Teen suicide highlights gap in mental health services for young people

The death by suicide of a teenage girl has thrown gaps in mental health services for young people into sharp relief.

Teen suicide highlights gap in mental health services for young people

The death by suicide of a teenage girl has thrown gaps in mental health services for young people into sharp relief.

Dr Helen Buckley, chair of the National Review Panel that reviewed the girl's death, said it was not the first time that the panel had identified this service gap.

The panel's report highlights that young people who are suicidal, with addiction and behavioural issues are not considered eligible for mental health services.

Dr Buckley said:

This service gap has been identified many times by the NRP and needs urgent attention from the HSE and Department of Health

There are no residential addiction services for girls and NRP's report also recommends that this matter is also brought to the attention of the HSE.

The girl, known as Niamh (not her real name), died by suicide when she was 15 years old.

She came into contact with Tusla, the Child and Family Agency, a year earlier because her behaviour was causing concern.

She had an older boyfriend and was found under the influence of drugs and alcohol. She also had some health problems and a history of self-harm.

Her parents had parted when she was young and both went on to develop new relationships.

Niamh had contact with her father. Her mother was very concerned about her welfare and open to support from services.

The child agreed to go into foster care for a short time while a care plan that included attending an addiction service was agreed.

However, the counsellor at the addiction service believed she needed residential addiction treatment but no such services are available for girls of her age.

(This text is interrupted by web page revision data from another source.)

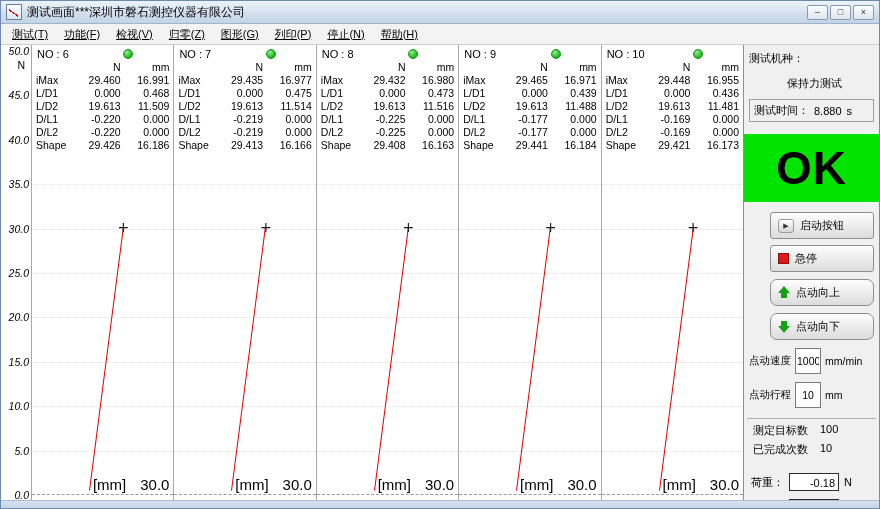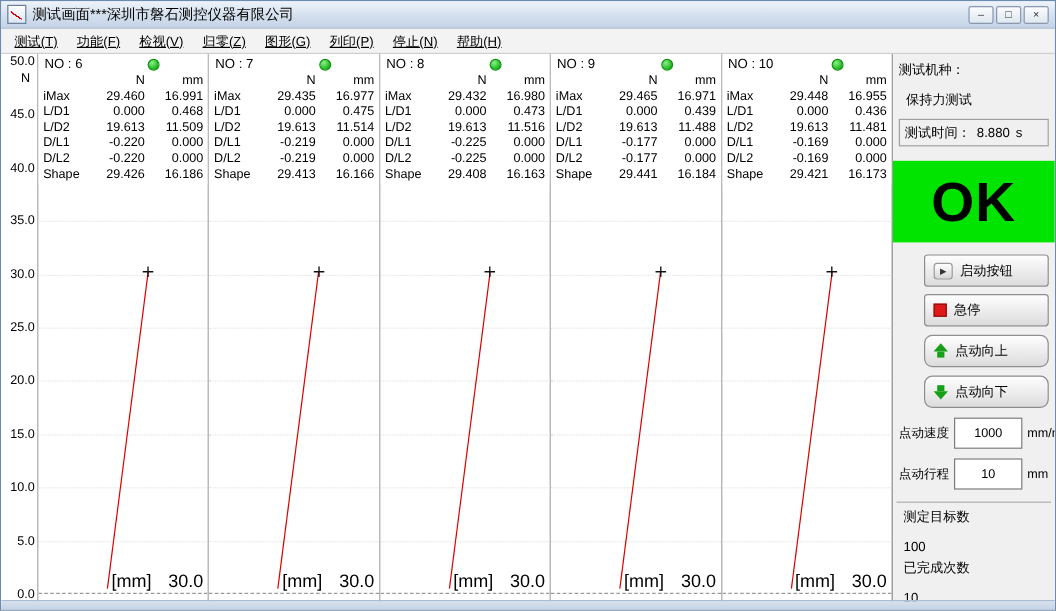--- a/index.html
+++ b/index.html
@@ -23,7 +23,7 @@
   .content{display:flex;height:458px;background:#fff;}
   .y-axis{width:30px;position:relative;background:#fff;flex:0 0 auto;}
   .y-scale{position:absolute;top:6px;bottom:8px;left:0;right:0;}
-  .tick{position:absolute;right:2px;transform:translateY(-50%);font-size:10.5px;}
+  .tick{position:absolute;right:2px;transform:translateY(-50%);font-size:10.5px;font-style:italic;}
   .y-unit{position:absolute;right:6px;top:14px;font-size:10.5px;}
   .panels{flex:1;display:flex;}
   .panel{flex:1;position:relative;border-left:1px solid #a8a8a8;background:#fff;overflow:hidden;}

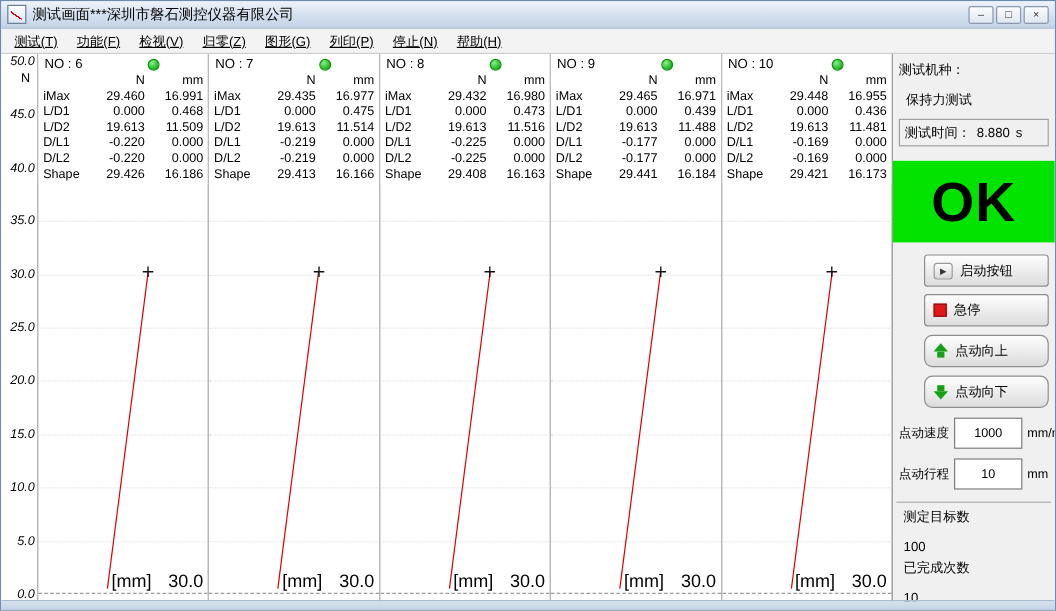--- a/index.html
+++ b/index.html
@@ -45,7 +45,7 @@
   .sidebar{width:136px;flex:0 0 auto;border-left:1px solid #8f8f8f;background:#f0f0f0;
     padding:4px 5px;box-sizing:border-box;font-size:11px;position:relative;}
   .s-label{margin-top:2px;}
-  .machine{margin:10px 0 0 6px;}
+  .machine{margin:10px 0 0 6px;text-align:center;}
   .time-box{border:1px solid #a0a0a0;padding:3px 4px;margin-top:8px;display:flex;gap:5px;align-items:center;background:#f0f0f0;}
   .ok-box{height:68px;margin:12px -5px 0;display:flex;align-items:center;justify-content:center;
     font-size:46px;font-weight:bold;color:#000;background:#00e400;letter-spacing:1px;}

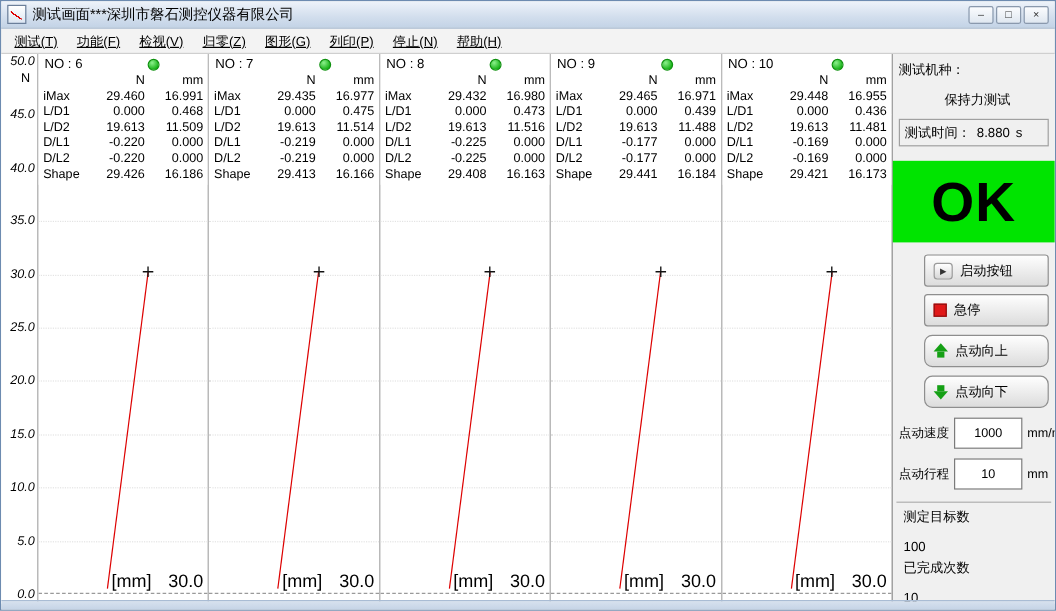--- a/index.html
+++ b/index.html
@@ -64,7 +64,7 @@
     border-left:6px solid transparent;border-right:6px solid transparent;border-top:7px solid #15a015;}
   .arrow .stem-t{position:absolute;left:3px;top:1px;width:6px;height:5px;background:#15a015;}
   .jog-row{display:flex;align-items:center;gap:4px;margin-top:8px;font-size:10.5px;white-space:nowrap;}
-  .jog-input{width:57px;height:16px;border:1px solid #7b7b7b;background:#fff;text-align:center;
+  .jog-input{width:26px;height:16px;border:1px solid #7b7b7b;background:#fff;text-align:center;
     font-size:10.5px;box-sizing:border-box;font-family:inherit;padding:12px 1px;}
   .divider{border-top:1px solid #b0b0b0;margin:10px -2px 4px;}
   .count-row{display:flex;gap:12px;margin-top:4px;padding-left:4px;flex-direction:column;}

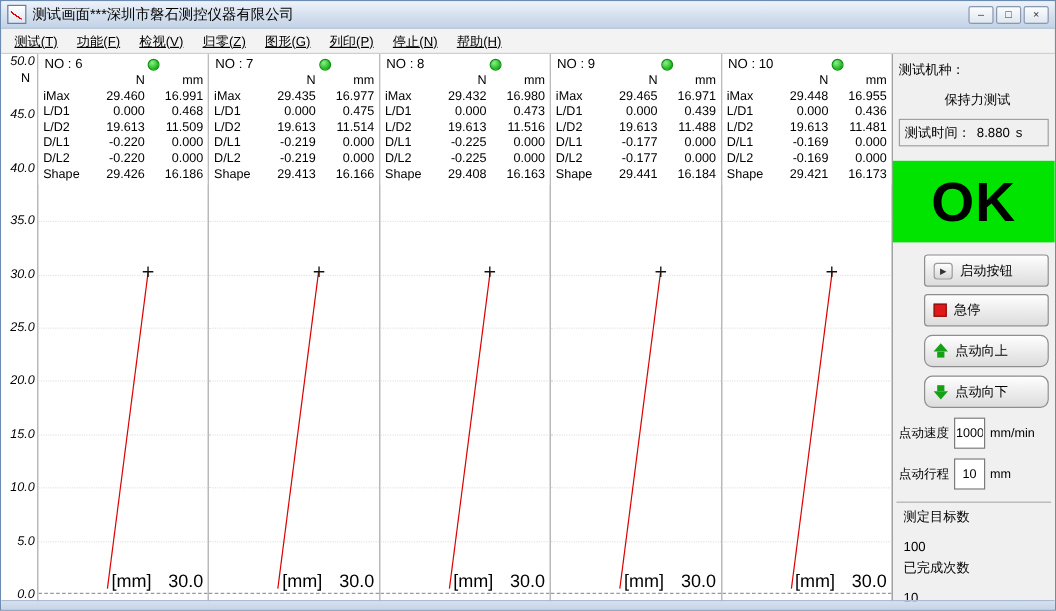--- a/index.html
+++ b/index.html
@@ -67,7 +67,7 @@
   .jog-input{width:26px;height:16px;border:1px solid #7b7b7b;background:#fff;text-align:center;
     font-size:10.5px;box-sizing:border-box;font-family:inherit;padding:12px 1px;}
   .divider{border-top:1px solid #b0b0b0;margin:10px -2px 4px;}
-  .count-row{display:flex;gap:12px;margin-top:4px;padding-left:4px;flex-direction:column;}
+  .count-row{display:flex;gap:12px;margin-top:4px;padding-left:4px;}
   .readout-row{display:flex;align-items:center;gap:5px;margin-top:16px;padding-left:2px;}
   .readout-row.second{margin-top:8px;}
   .readout{width:50px;height:18px;border:1px solid #2b2b2b;background:#fff;text-align:right;

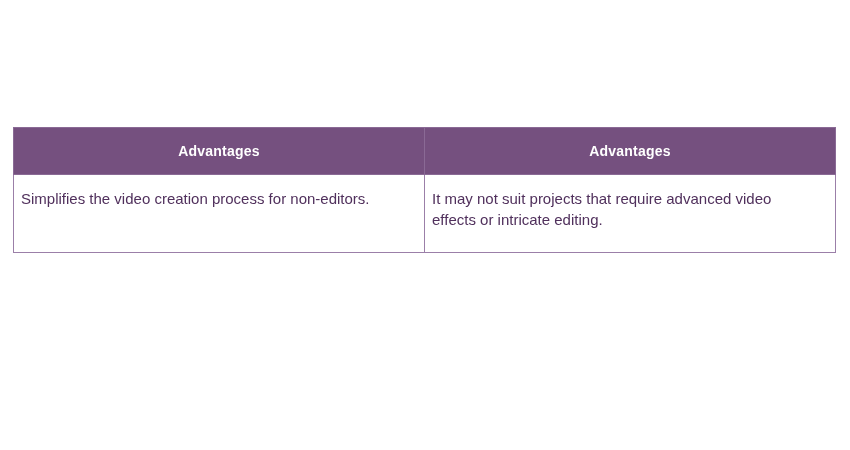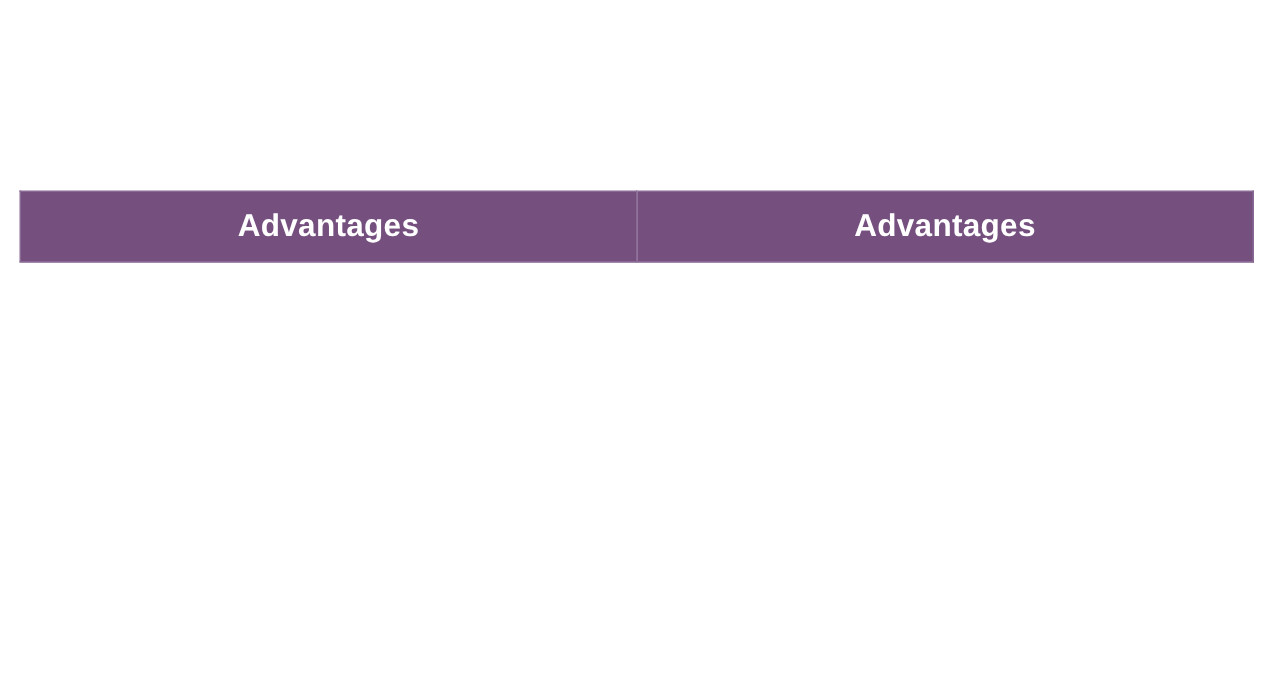--- a/index.html
+++ b/index.html
@@ -42,7 +42,7 @@
     background: #75507f;
     border-color: #8a6a95;
     color: #ffffff;
-    font-size: 21px;
+    font-size: 14px;
     font-weight: bold;
     text-align: center;
     letter-spacing: 0.2px;

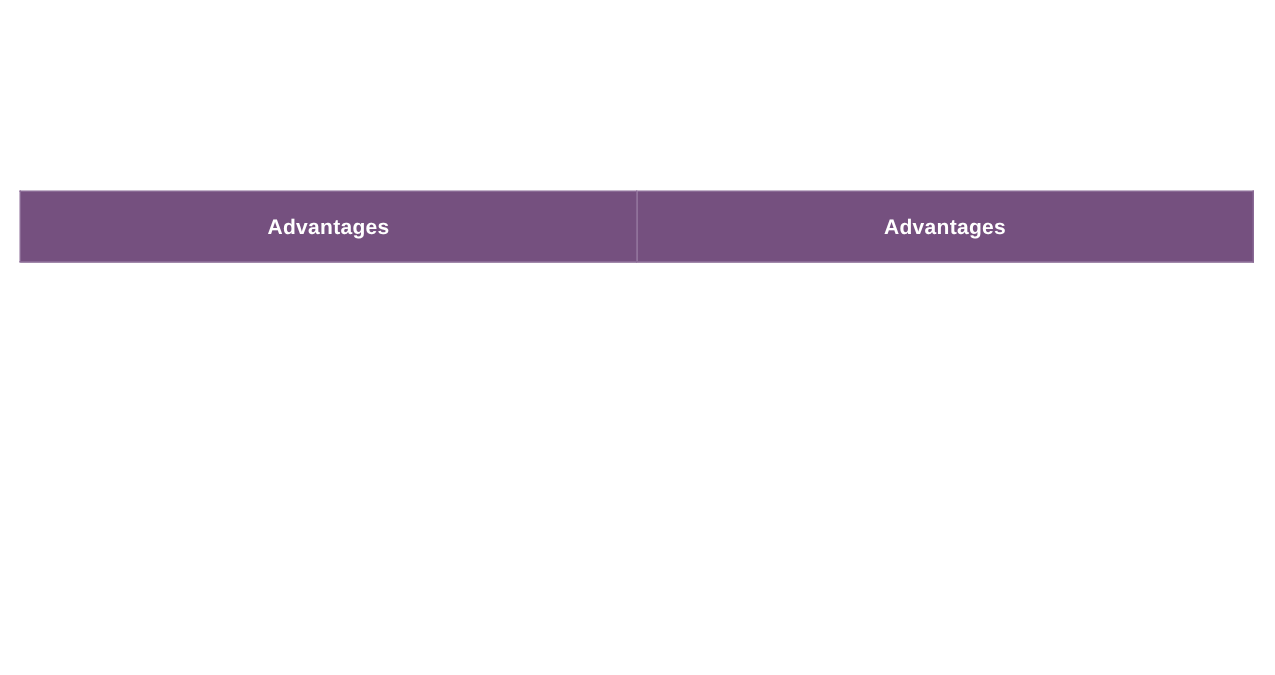--- a/index.html
+++ b/index.html
@@ -83,6 +83,14 @@
       </tr>
     </thead>
     <tbody>
+      <tr class="row-2">
+        <td>
+          <span class="cell-text">Simplifies the video creation process for non-editors.</span>
+        </td>
+        <td>
+          <span class="cell-text">It may not suit projects that require advanced video effects or intricate editing.</span>
+        </td>
+      </tr>
     </tbody>
   </table>
 </div>

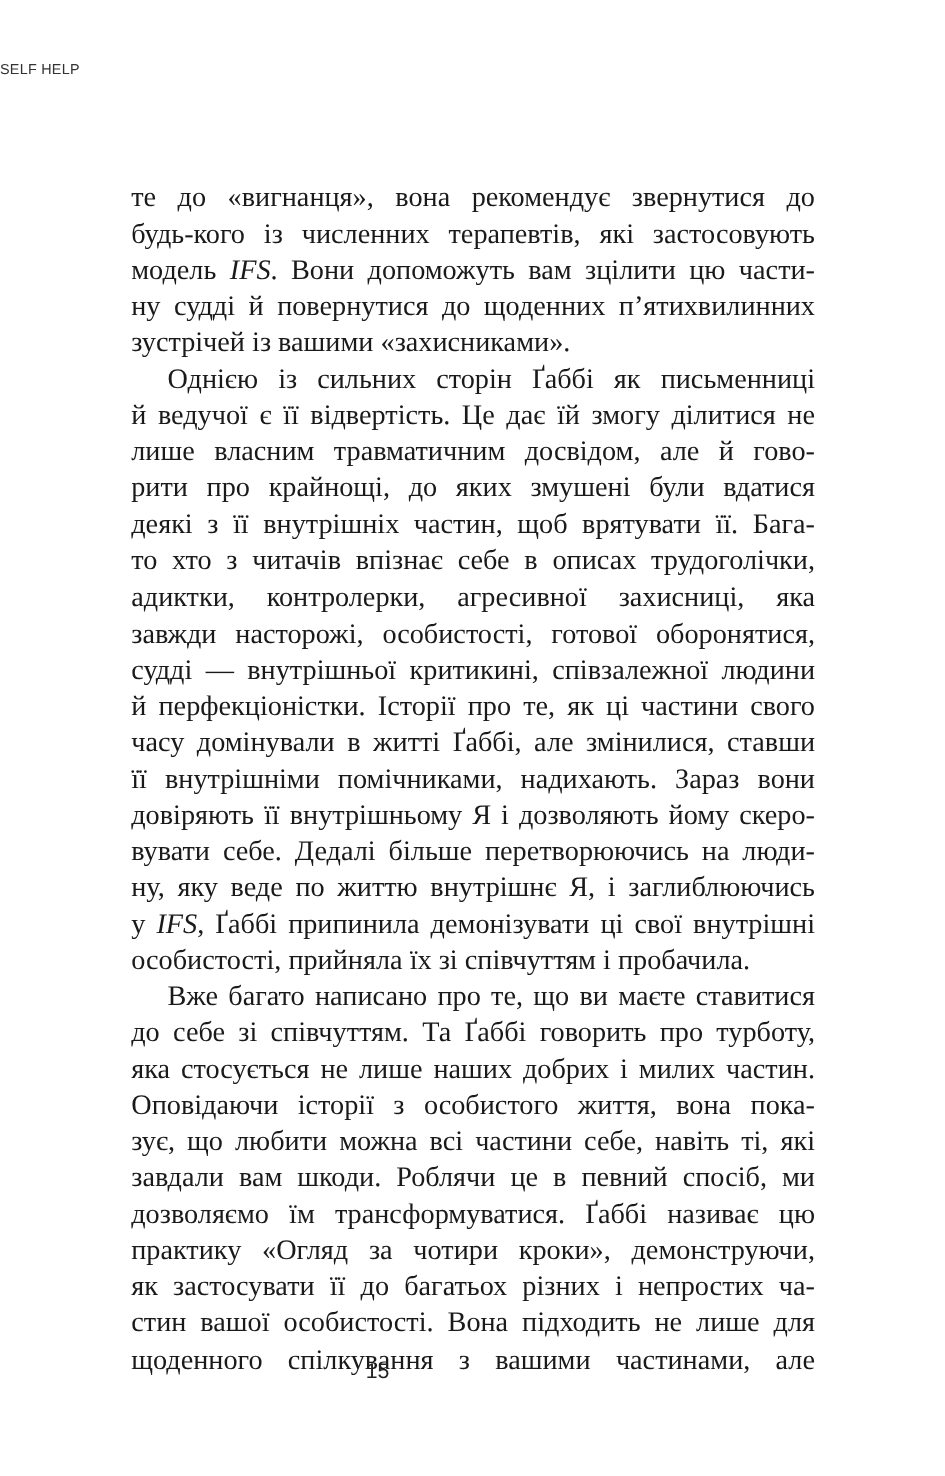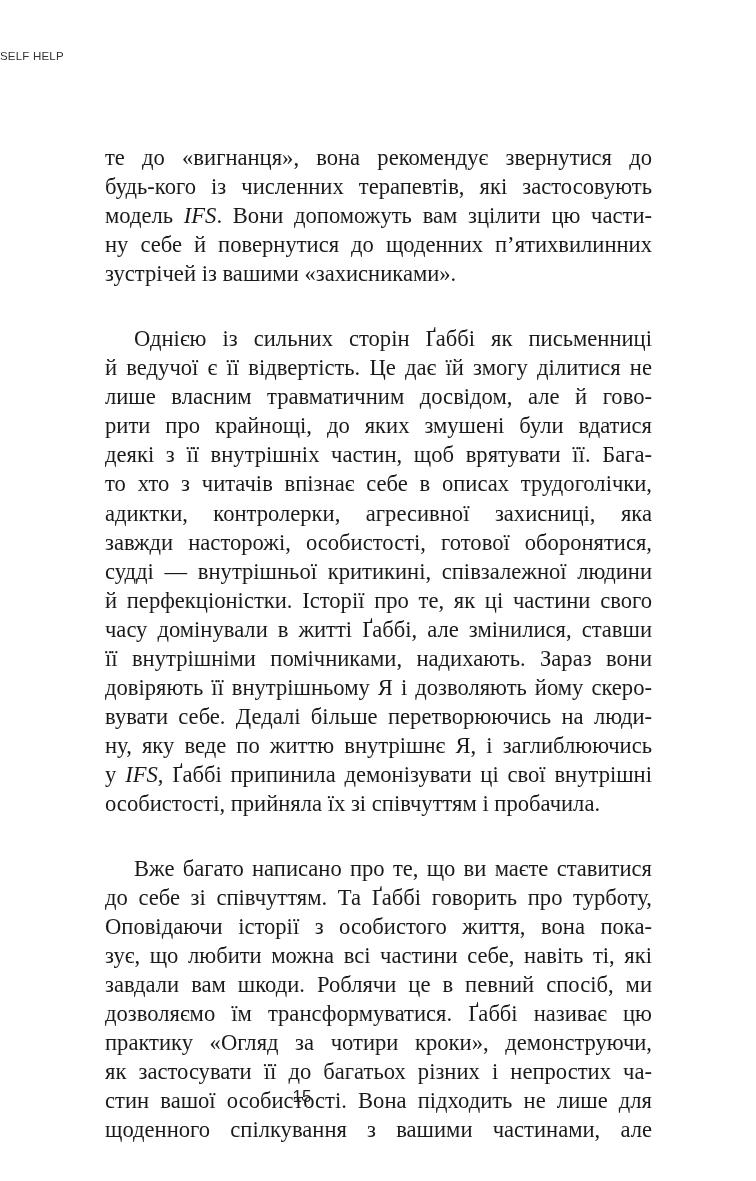--- a/index.html
+++ b/index.html
@@ -33,7 +33,7 @@
       <span class="line"><span>те до «вигнанця», вона рекомендує звернутися до</span></span>
       <span class="line"><span>будь-кого із численних терапевтів, які застосовують</span></span>
       <span class="line"><span>модель </span><i>IFS</i><span>. Вони допоможуть вам зцілити цю части-</span></span>
-      <span class="line"><span>ну себе й повернутися до щоденних п’ятихвилинних</span></span>
+      <span class="line"><span>ну судді й повернутися до щоденних п’ятихвилинних</span></span>
       <span class="line last"><span>зустрічей із вашими «захисниками».</span></span>
       <span class="line indent"><span>Однією із сильних сторін Ґаббі як письменниці</span></span>
       <span class="line"><span>й ведучої є її відвертість. Це дає їй змогу ділитися не</span></span>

Niamh was twice referred to hospital for emergency psychiatric assessment and was eventually placed on a waiting list for Child and Adolescent Mental Health Services but had not received an appointment when she died by suicide three months later.

The NRP also reviewed the deaths of two children from sudden infant death syndrome who were known to social work services at the time of their death.

One of the babies called Oscar (not his real name,) died two weeks after he was born with traces of cannabis and cocaine in his system. His mother was a vulnerable young woman who struggled with addiction and homelessness.

The panel found his death was not related to a service deficit.

Another baby, known as Kim, who had been born three months prematurely, died when she was 10 months old. Her parents were members of the travelling community and her mother had an intellectual disability.

There was a strong focus on Kim's needs by professionals and agencies. Many professionals had advocated on the family's behalf to the housing department in an attempt to secure appropriate accommodation but were unsuccessful.